L'intervista

L'allarme del preside: «I bambini giocano a “Squid game”» 

Franco Lever, dirigente delle scuole elementari Manzoni, invita le famiglie a un maggior controllo. La popolare serie televisiva è vietata ai minori di 14 anni e ne può essere oscurata la visione


Paolo Tagliente


BOLZANO. È un successo planetario. Senza precedenti. Un prodotto che unisce magistralmente dramma, thriller e horror. Ma gli stessi motivi che hanno portato al successo “Squid game”, la serie coreana trasmessa su Netflix, sono gli stessi che stanno mettendo in allarme insegnanti e genitori.
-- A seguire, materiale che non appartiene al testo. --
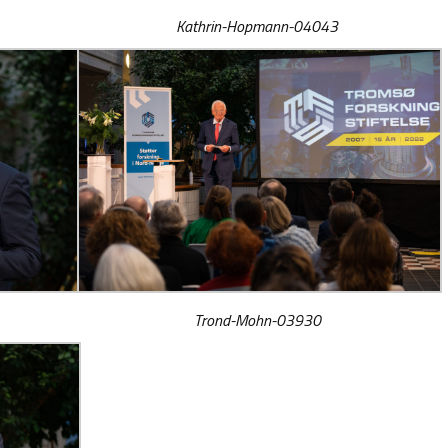
Kathrin-Hopmann-04043
Trond-Mohn-03930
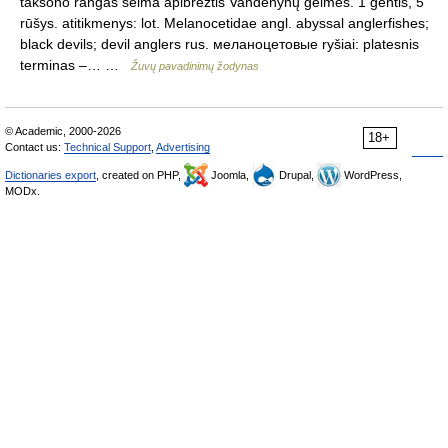
taksono rangas šeima apibrėžtis Vandenynų gelmės. 1 gentis, 5
rūšys. atitikmenys: lot. Melanocetidae angl. abyssal anglerfishes;
black devils; devil anglers rus. меланоцетовые ryšiai: platesnis
terminas –… …
Žuvų pavadinimų žodynas
© Academic, 2000-2026
18+
Contact us:
Technical Support
,
Advertising
Dictionaries export
, created on PHP,
Joomla,
Drupal,
WordPress,
MODx.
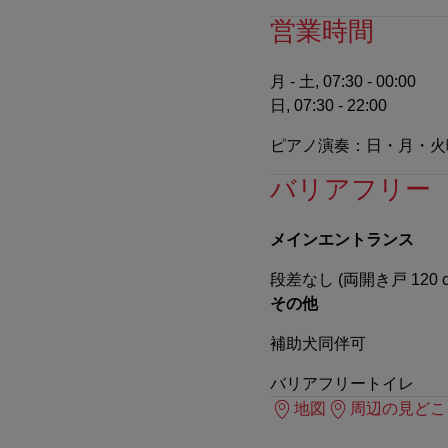
営業時間
月 - 土, 07:30 - 00:00
日, 07:30 - 22:00
ピアノ演奏：日・月・火曜2
バリアフリー
メインエントランス
段差なし (両開き戸 120 
その他
補助犬同伴可
バリアフリートイレ
地図
周辺の見どこ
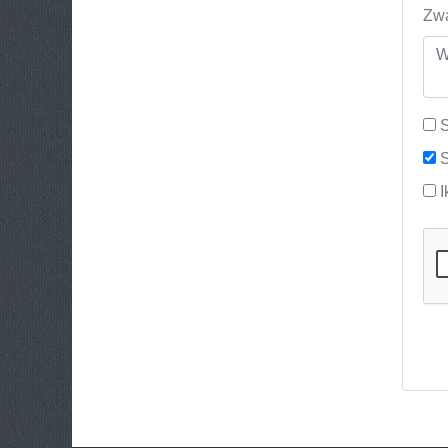
Zwa
S
S
I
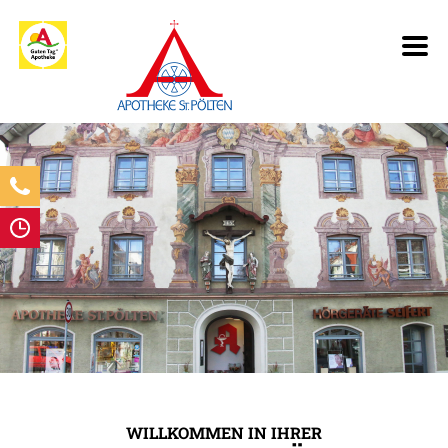
WILLKOMMEN IN IHRER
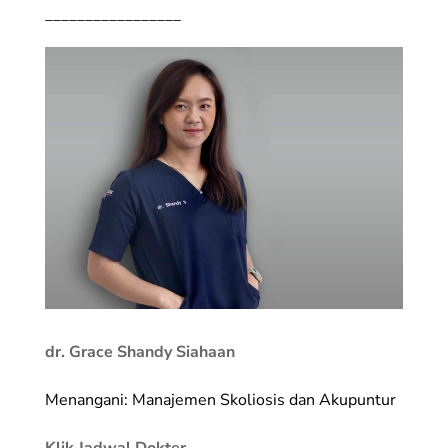
_________________
dr. Grace Shandy Siahaan
Menangani: Manajemen Skoliosis dan Akupuntur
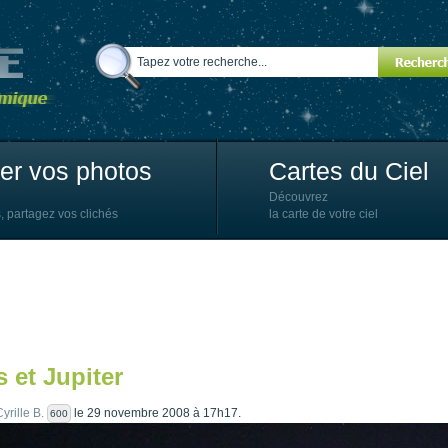
ter vos photos
Cartes du Ciel
Découvrez
, partagez vos clichés
la carte de votre ciel
 et Jupiter
yrille B.
le 29 novembre 2008 à 17h17.
600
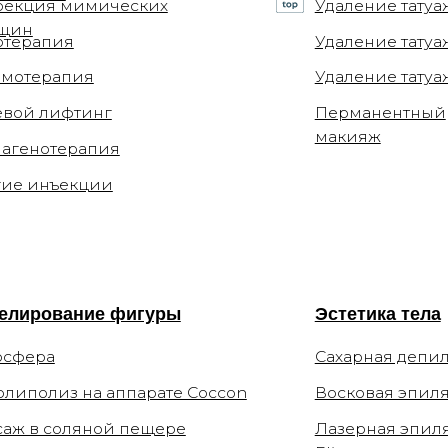
ъекции
вание фигуры
Эстетика тела
а
Сахарная депиляция
из на аппарате Coccon
Восковая эпиляция
соляной пещере
Лазерная эпиляция
Elite+
ние
ы
О клинике
Способы оплаты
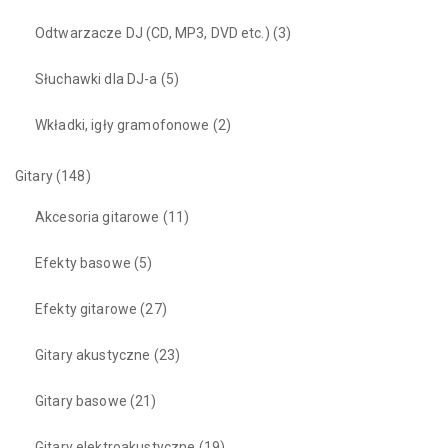
Odtwarzacze DJ (CD, MP3, DVD etc.)
(3)
Słuchawki dla DJ-a
(5)
Wkładki, igły gramofonowe
(2)
Gitary
(148)
Akcesoria gitarowe
(11)
Efekty basowe
(5)
Efekty gitarowe
(27)
Gitary akustyczne
(23)
Gitary basowe
(21)
Gitary elektroakustyczne
(19)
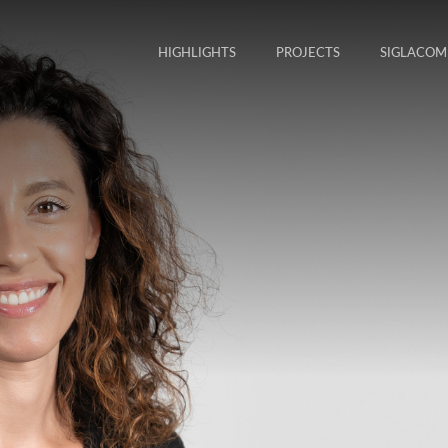
HIGHLIGHTS
PROJECTS
SIGLACOM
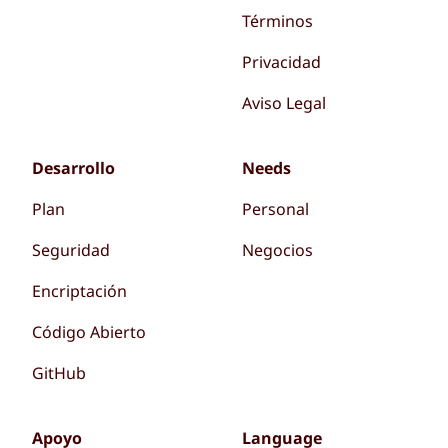
Términos
Privacidad
Aviso Legal
Desarrollo
Needs
Plan
Personal
Seguridad
Negocios
Encriptación
Código Abierto
GitHub
Apoyo
Language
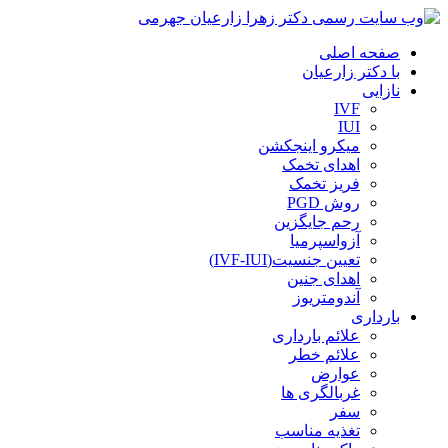
صفحه اصلی
با دکتر زارعیان
نازایی
IVF
IUI
میکرو اینجکشن
اهدای تخمک
فریز تخمک
روش PGD
رحم جایگزین
آزواسپرمیا
تعیین جنسیت(IVF-IUI)
اهدای جنین
آندومتریوز
بارداری
علائم بارداری
علائم خطر
عوارض
غربالگری ها
سفر
تغذیه مناسب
In tutto il mondo. In molte scuole dello stato di New York, ad esempio, ad Halloween sarà vietato anche indossare i costumi della serie.
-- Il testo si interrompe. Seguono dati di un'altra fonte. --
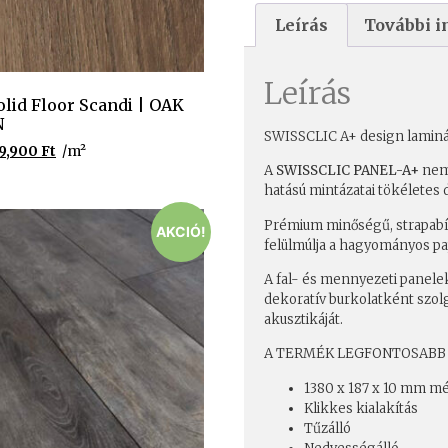
Leírás
További i
Leírás
olid Floor Scandi | OAK
N
SWISSCLIC A+ design laminál
9,900
Ft
/m²
A
SWISSCLIC PANEL-A+
nem 
hatású mintázatai tökéletes
Prémium minőségű, strapabír
AKCIÓ!
felülmúlja a hagyományos pa
A fal- és mennyezeti panele
dekoratív burkolatként szolg
akusztikáját.
A TERMÉK LEGFONTOSABB 
1380 x 187 x 10 mm m
Klikkes kialakítás
Tűzálló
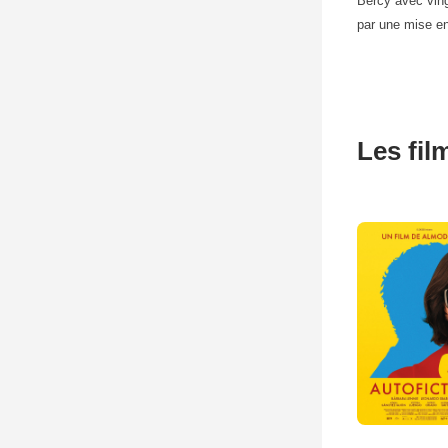
Bercy avec vin
par une mise 
Les fil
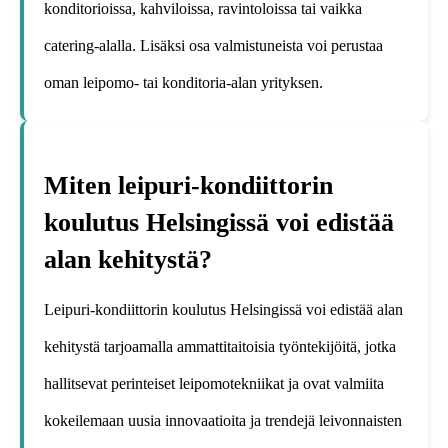
konditorioissa, kahviloissa, ravintoloissa tai vaikka
catering-alalla. Lisäksi osa valmistuneista voi perustaa
oman leipomo- tai konditoria-alan yrityksen.
Miten leipuri-kondiittorin
koulutus Helsingissä voi edistää
alan kehitystä?
Leipuri-kondiittorin koulutus Helsingissä voi edistää alan
kehitystä tarjoamalla ammattitaitoisia työntekijöitä, jotka
hallitsevat perinteiset leipomotekniikat ja ovat valmiita
kokeilemaan uusia innovaatioita ja trendejä leivonnaisten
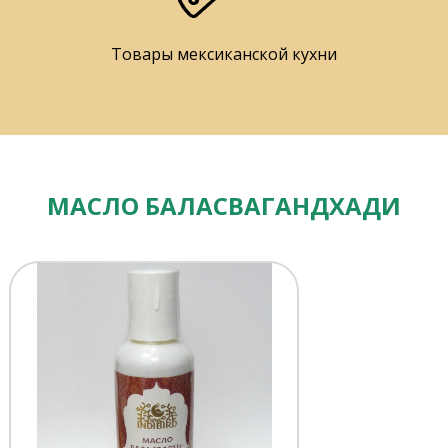
Товары мексиканской кухни
МАСЛО БАЛАСВАГАНДХАДИ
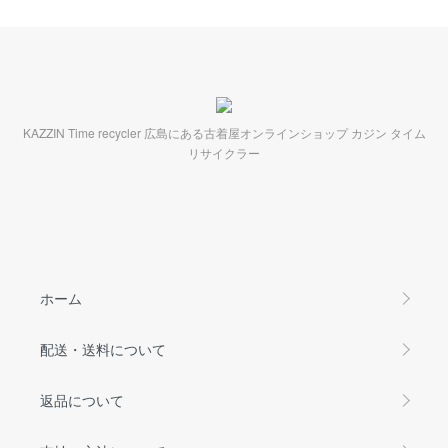
KAZZIN Time recycler 広島にある古着屋オンラインショップ カジン タイム
リサイクラー
ホーム
配送・送料について
返品について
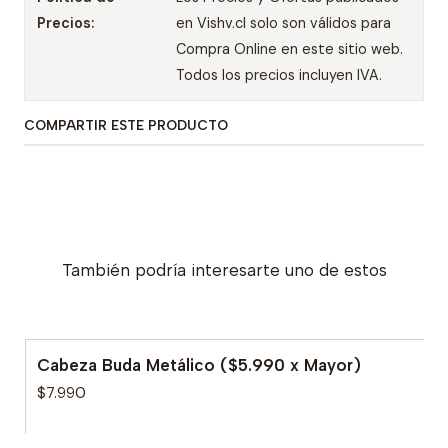
Precios:
en Vishv.cl solo son válidos para
Compra Online en este sitio web.
Todos los precios incluyen IVA.
COMPARTIR ESTE PRODUCTO
También podría interesarte uno de estos
Cabeza Buda Metálico ($5.990 x Mayor)
$7.990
Troppi bimbi, infatti, a cui la visione di un programma destinato ai maggiori di 14 anni dovrebbe essere preclusa, stanno emulando il “gioco del calamaro” – “Squid game”, appunto –: i partecipanti, divisi in due squadre, devono cercare di entrare saltando su un solo piede all’interno della figura stilizzata di un calamaro disegnata a terra con il gesso. La fazione opposta, quella dei “difensori”, deve difendere il calamaro buttando fuori gli attaccanti. E per farli arretrare è ammessa anche la violenza.

È accaduto anche alle elementari Manzoni di Bolzano e il dirigente dell’Istituto comprensivo Bolzano VI, Franco Lever, ha deciso di correre ai ripari, inviando una circolare alle famiglie, invitandole a verificare le impostazioni del “parental control” di Netflix.

Cos’è successo a scuola, dottor Lever?

Noi ci siamo mossi perché osserviamo i nostri bambini, in classe e quando giocano in cortile. E quando vediamo che ci sono atteggiamenti non consoni o comunque c’è qualche novità all’interno del contesto, proviamo a indagare. Un’insegnante, quindi, ha richiamato subito la mia attenzione riferendomi che alcuni bambini simulavano il gioco di questo Squid game, questa serie televisiva. Si tratta di bambini di 8 anni che, evidentemente, hanno avuto accesso a un programma vietato ai minori di 14 anni. Siamo pienamente consapevoli che il lockdown e tutta questa situazione hanno messo i genitori di fronte alla necessità di utilizzare, a volte, la televisione come forma alternativa di “babysitteraggio” per i loro figli, ma abbiamo solo voluto richiamare la loro attenzione a un maggior controllo oppure all’utilizzo di piattaforme che consentano di bloccare certi eventi televisivi non consoni all’età.

Un’attenzione puntuale, quella della vostra scuola, che va ben oltre l’aspetto meramente didattico.

Forse un tempo, ci si limitava solo alla didattica. Ora, invece, il nostro obiettivo è il benessere dei bimbi e questi due ultimi anni hanno senza dubbio lasciato il segno. Ne siamo tutti pienamente consapevoli e, per questo, ogni volta che facciamo una riunione o mandiamo una comunicazione, cerchiamo di riportare l’attenzione sui comportamenti e sugli atteggiamenti dei bimbi. In questo caso, è stata attirata l’atteggiamento di una insegnante che mi ha subito riferito quanto stava accadendo e, quindi, ci siamo subito attivati.

Insomma, anche questo è il segno che qualcosa è cambiato nel rapporto tra scuola e famiglie negli ultimi due anni.

In questo momento siamo molto vicino ai genitori, così come eravamo loro vicini nel periodo della didattica a distanza, con frequenti incontri con i rappresentanti di classe e con molti genitori. Proprio perché loro avevano bisogno di sentirci vicini, ma anche noi ne avevamo bisogno perché i bambini erano a casa con loro. Sì, in questi due anni, tra scuola e famiglie s’è creato senza dubbio un legame più forte.